- [Activity 1] Copy the stretch from "Maqsood ur Rehman;" through "Khan, KP, Pakistan." in the niclosamide nanoparticle article header, word for word.
- [Activity 2] List every author named in the niclosamide nanoparticle article header.
- [Activity 3] According to the niclosamide nanoparticle article header, what is Rashid Ali's affiliation?

---------- Study text ----------

Exploring The Potential of Solid Lipid Nanoparticles to Improve the Oral Bioavailability of Niclosamide: A Pharmaceutical and Stability Evaluation

Maqsood ur Rehman; Aziz Ur Rahman; Ubaida Hussain; Akif Saeed; Rashid Ali

doi:10.70749/ijbr.v3i1.448

Authors

Maqsood ur Rehman Department of Pharmacy, University of Malakand, Chakdara, KP, Pakistan.
Aziz Ur Rahman Department of Pharmacy, University of Malakand, Chakdara, KP, Pakistan.
Ubaida Hussain School of Chemistry, University of the Punjab, Quaid-i-Azam Campus, Lahore, Punjab, Pakistan.
Akif Saeed Collaborative Care of Diseases (CCD), Susan Road, Faisalabad, Punjab, Pakistan.
Rashid Ali Faculty of Pharmacy, Gomal University, Dera Ismail Khan, KP, Pakistan.

---------- Collected data ----------

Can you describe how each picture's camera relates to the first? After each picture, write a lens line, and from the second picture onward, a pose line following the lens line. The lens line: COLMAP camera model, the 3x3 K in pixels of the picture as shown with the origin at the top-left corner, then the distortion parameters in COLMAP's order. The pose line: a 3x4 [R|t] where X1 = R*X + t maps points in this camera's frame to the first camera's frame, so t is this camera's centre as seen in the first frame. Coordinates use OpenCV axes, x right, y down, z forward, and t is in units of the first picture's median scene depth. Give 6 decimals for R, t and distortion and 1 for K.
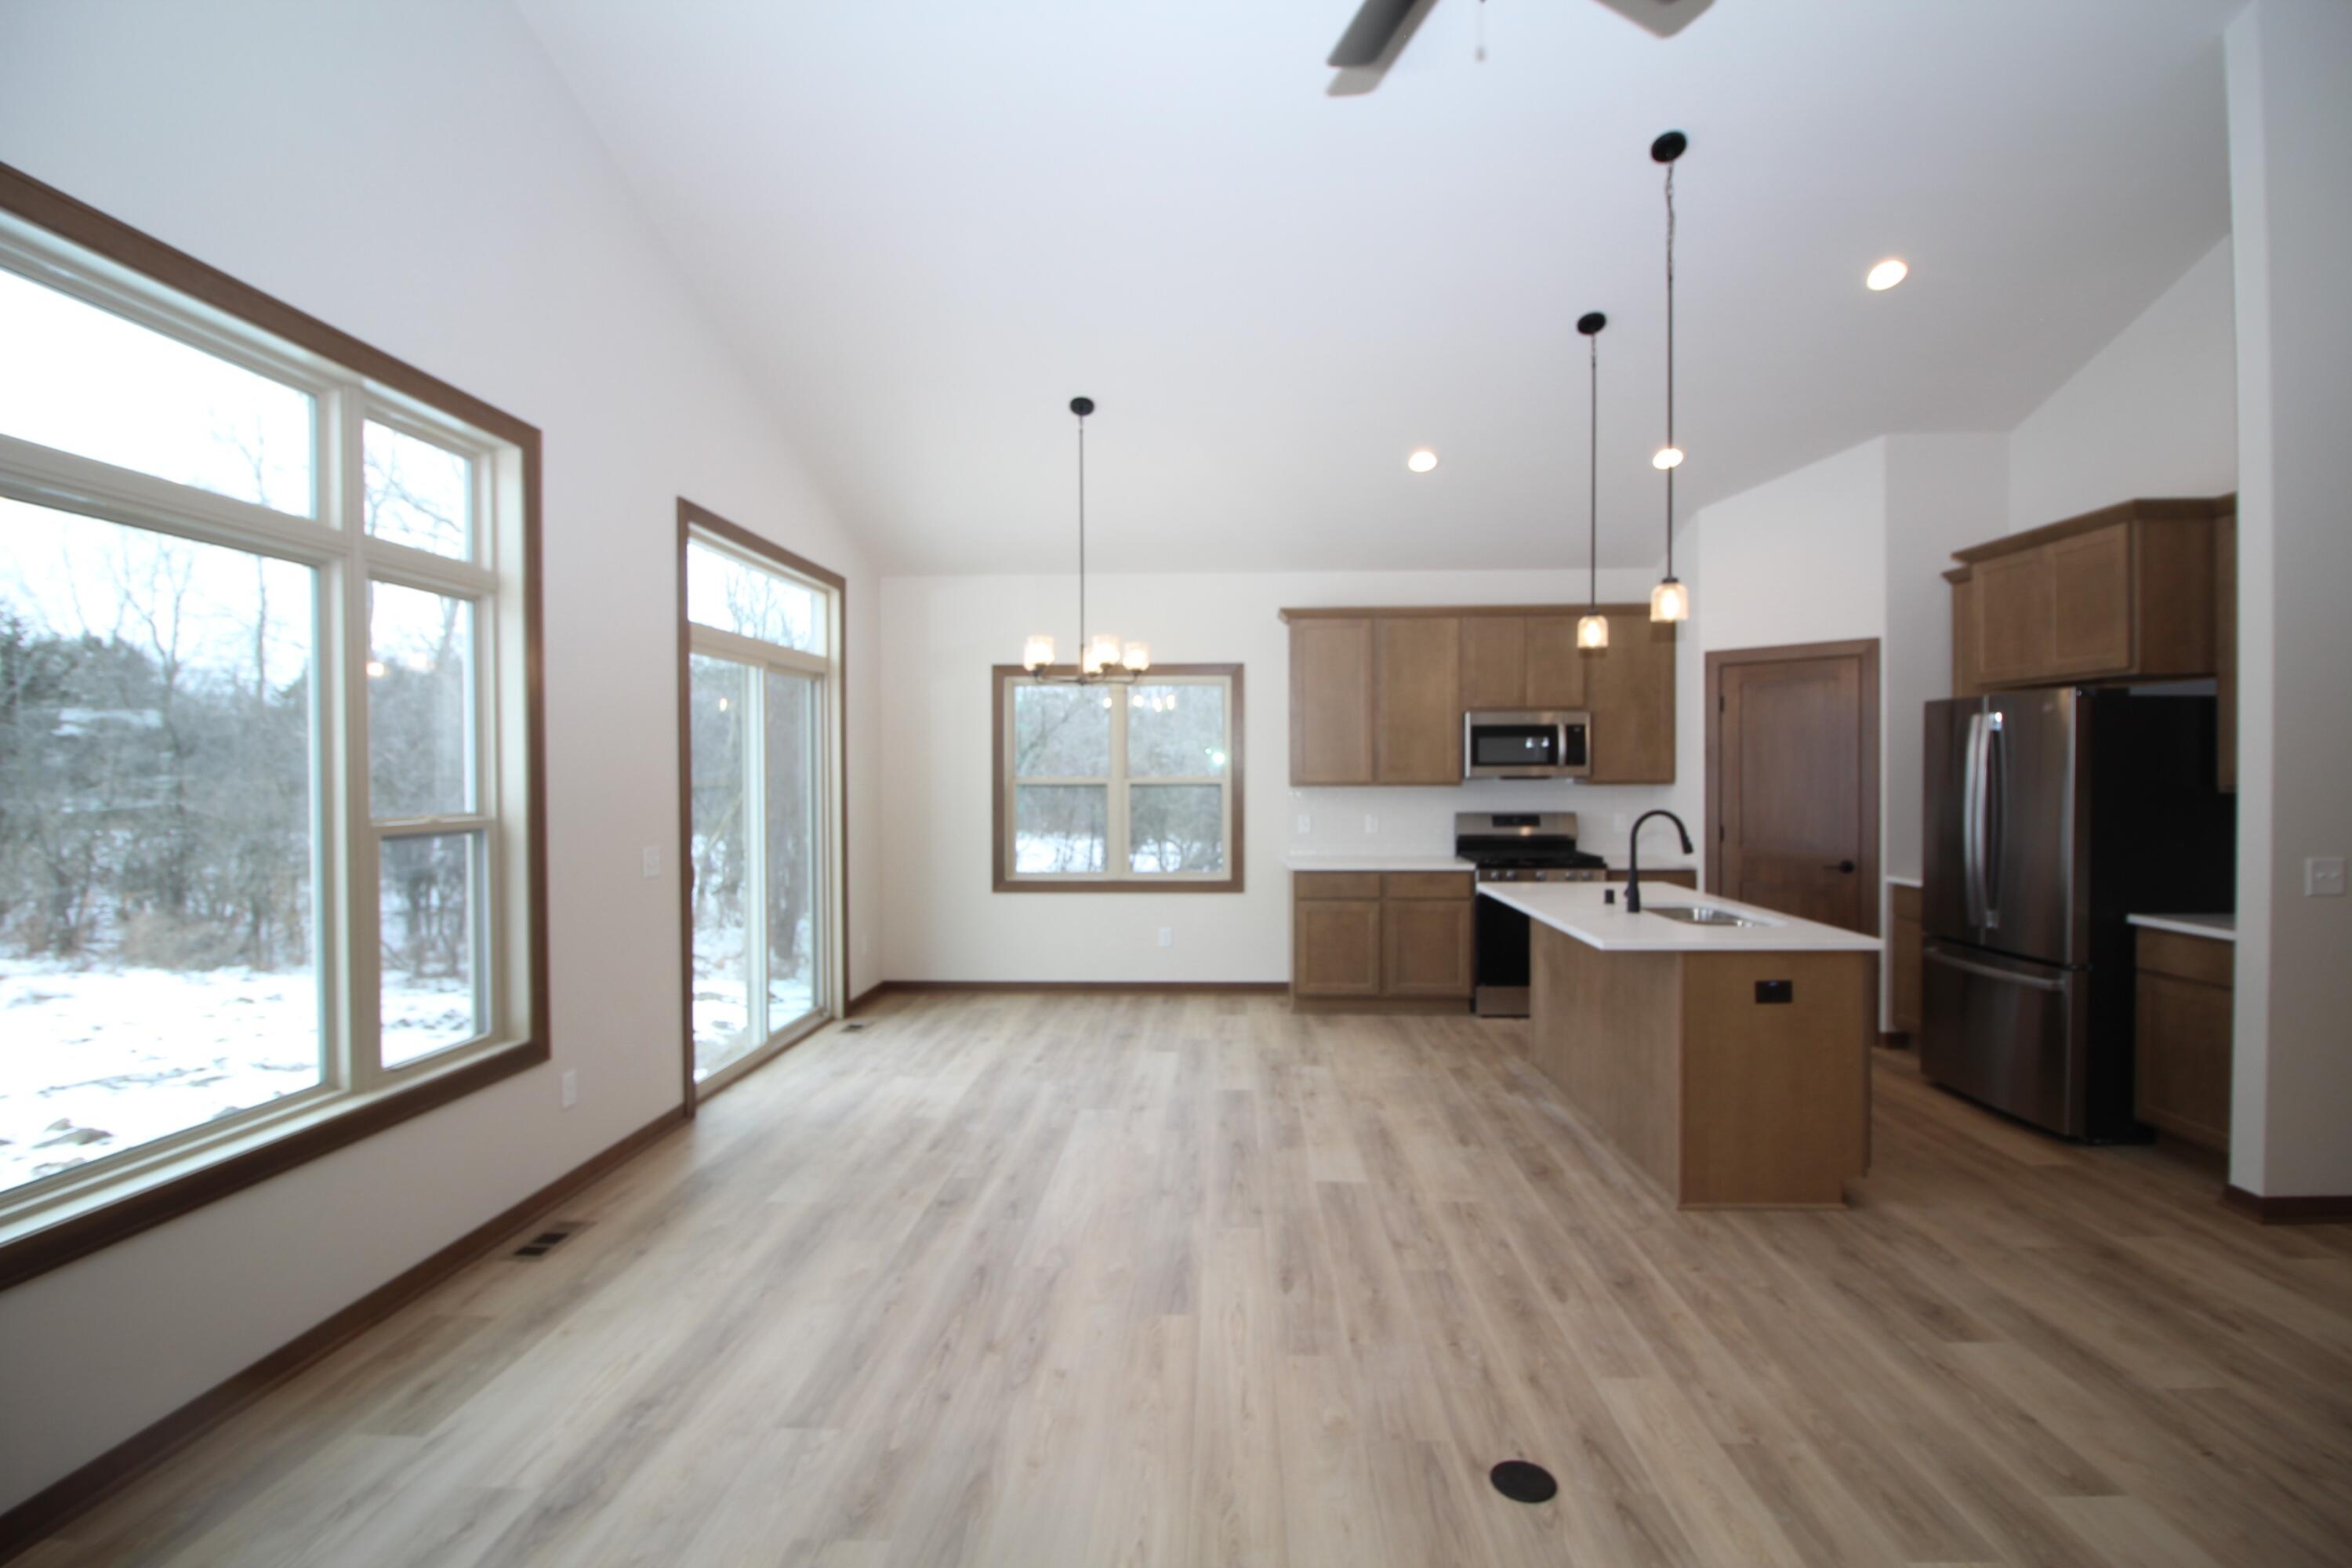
lens RADIAL K [[1088.8, 0, 1175.7], [0, 1088.8, 790.4], [0, 0, 1]] dist [-0.014337, 0.000978]
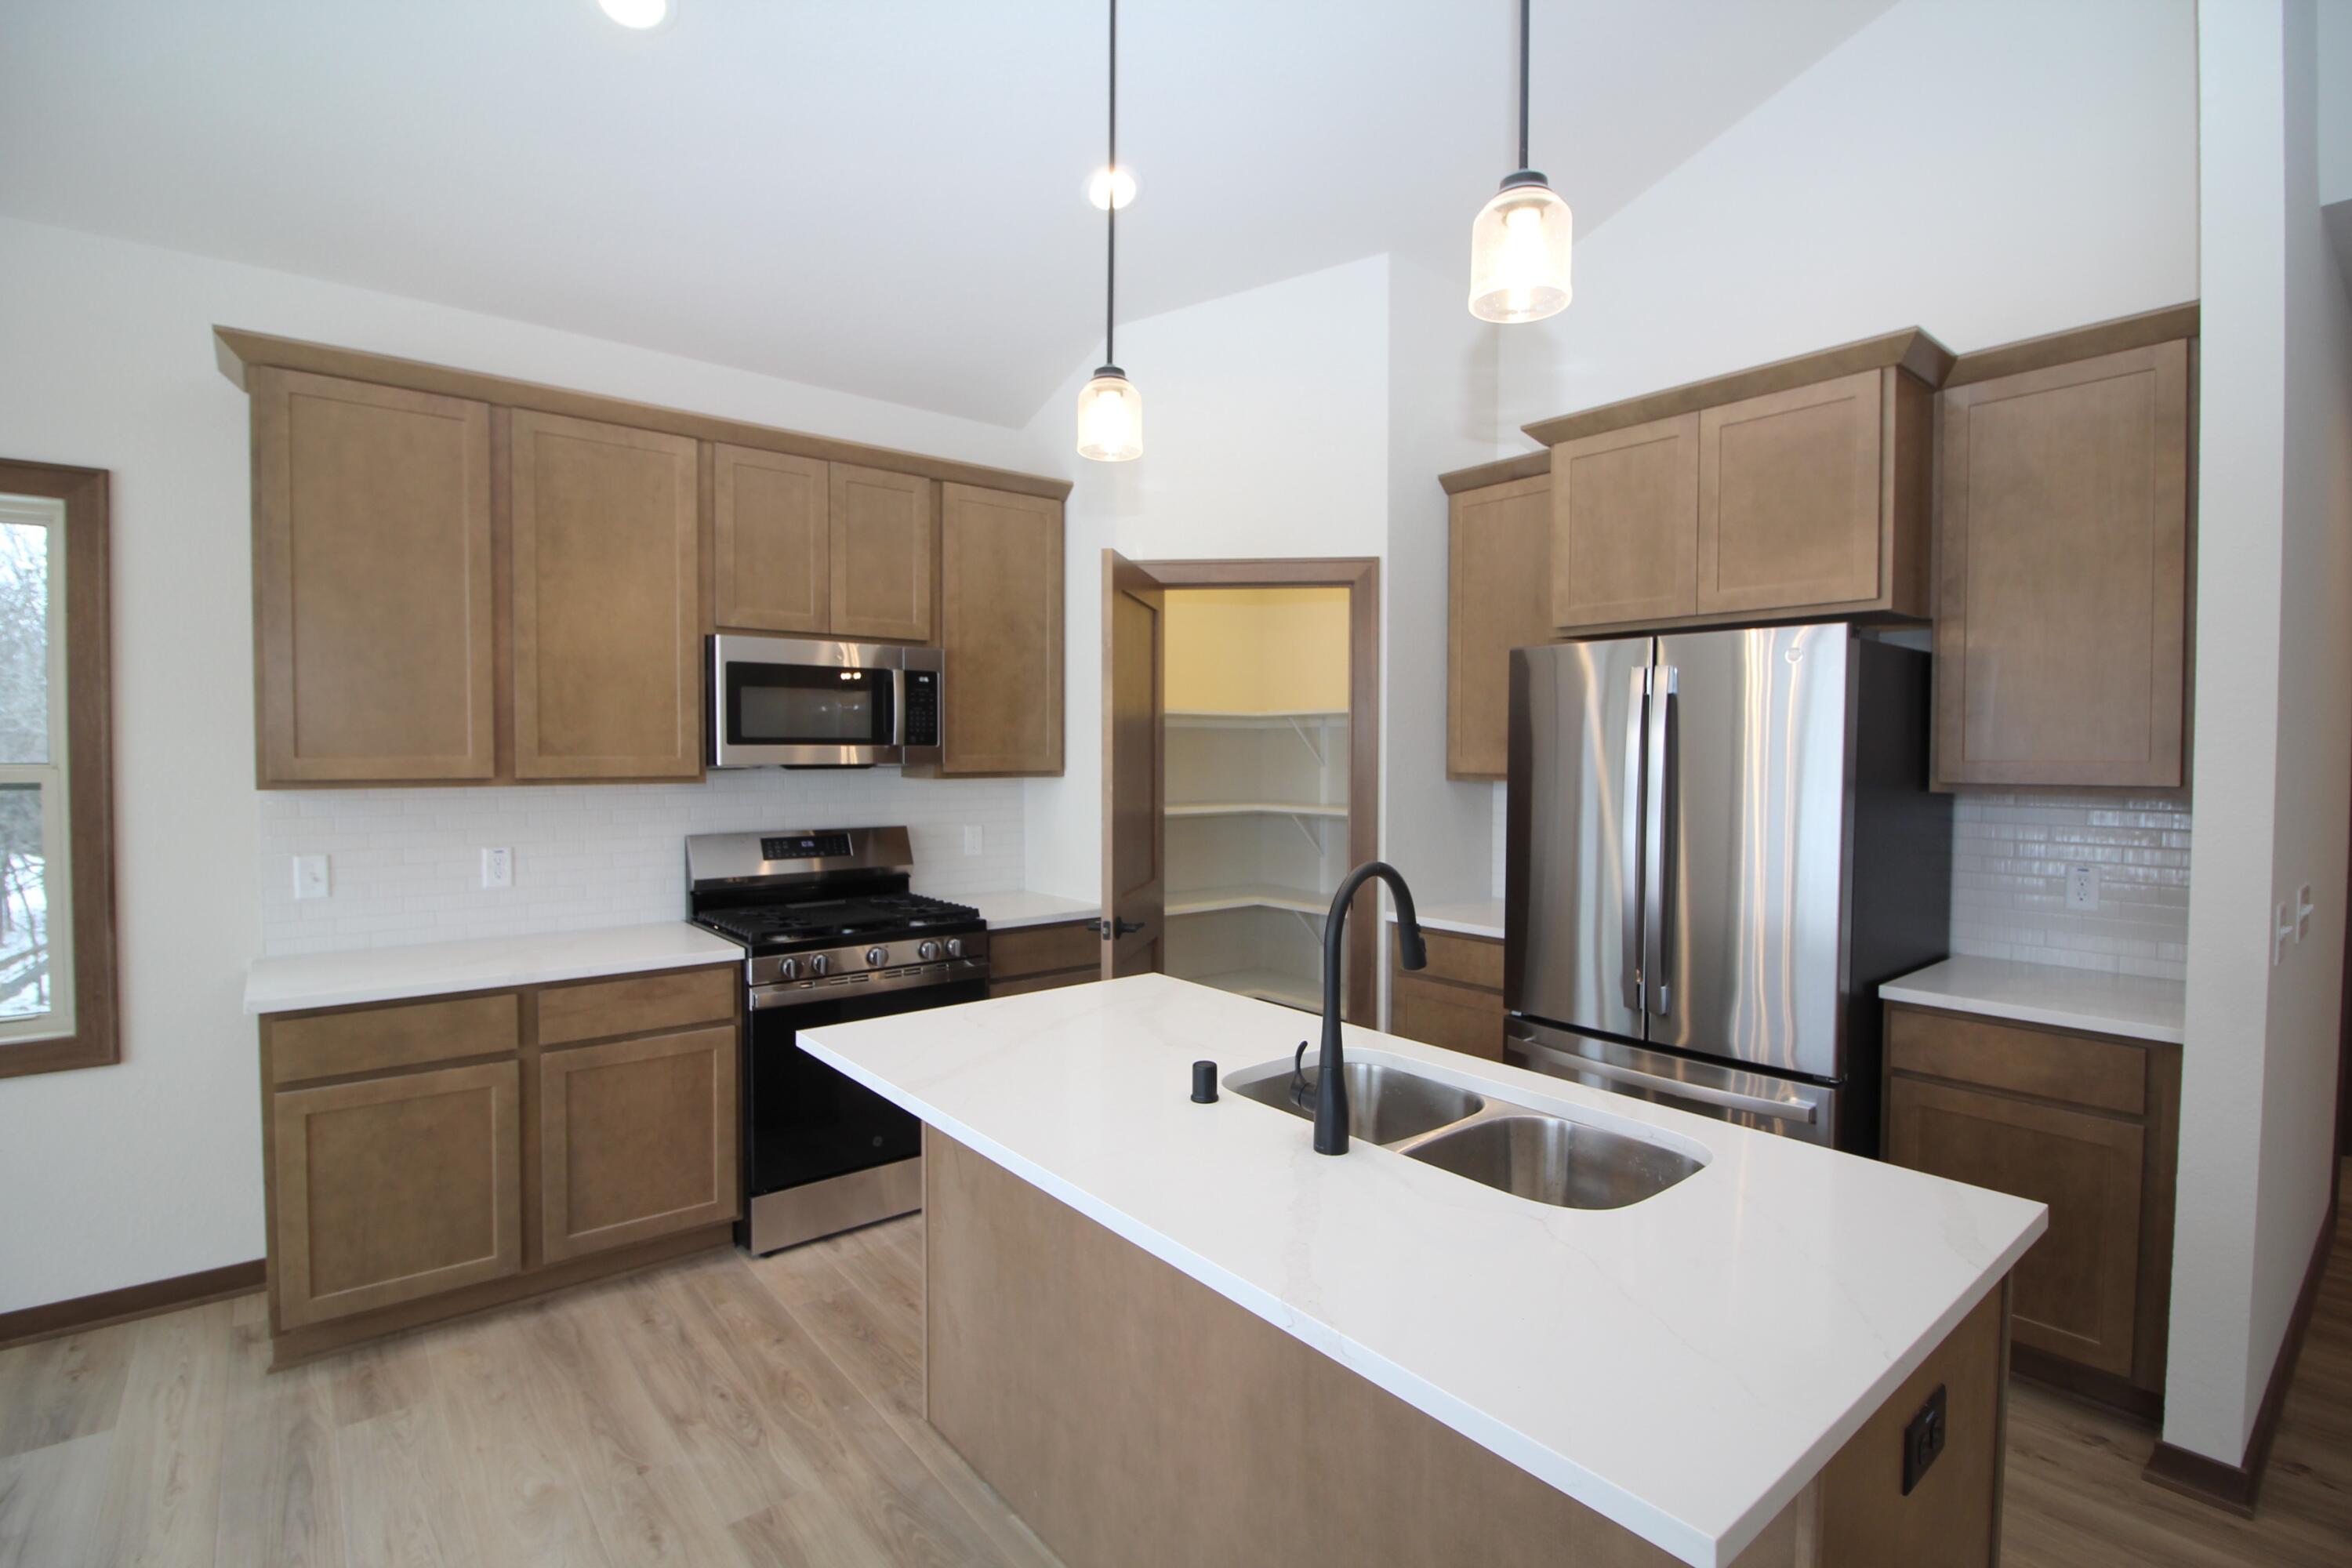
lens RADIAL K [[1088.8, 0, 1185.3], [0, 1088.8, 786.5], [0, 0, 1]] dist [-0.014337, 0.000978]
pose [[0.738894, -0.011921, 0.673716, 0.095671], [0.005674, 0.999918, 0.011470, -0.007587], [-0.673798, -0.004652, 0.738901, 0.509380]]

----------

- [Output 1]
Maqsood ur Rehman; Aziz Ur Rahman; Ubaida Hussain; Akif Saeed; Rashid Ali

doi:10.70749/ijbr.v3i1.448

Authors

Maqsood ur Rehman Department of Pharmacy, University of Malakand, Chakdara, KP, Pakistan.
Aziz Ur Rahman Department of Pharmacy, University of Malakand, Chakdara, KP, Pakistan.
Ubaida Hussain School of Chemistry, University of the Punjab, Quaid-i-Azam Campus, Lahore, Punjab, Pakistan.
Akif Saeed Collaborative Care of Diseases (CCD), Susan Road, Faisalabad, Punjab, Pakistan.
Rashid Ali Faculty of Pharmacy, Gomal University, Dera Ismail Khan, KP, Pakistan.

- [Output 2]
Maqsood ur Rehman
Aziz Ur Rahman
Ubaida Hussain
Akif Saeed
Rashid Ali

- [Output 3] Faculty of Pharmacy, Gomal University, Dera Ismail Khan, KP, Pakistan.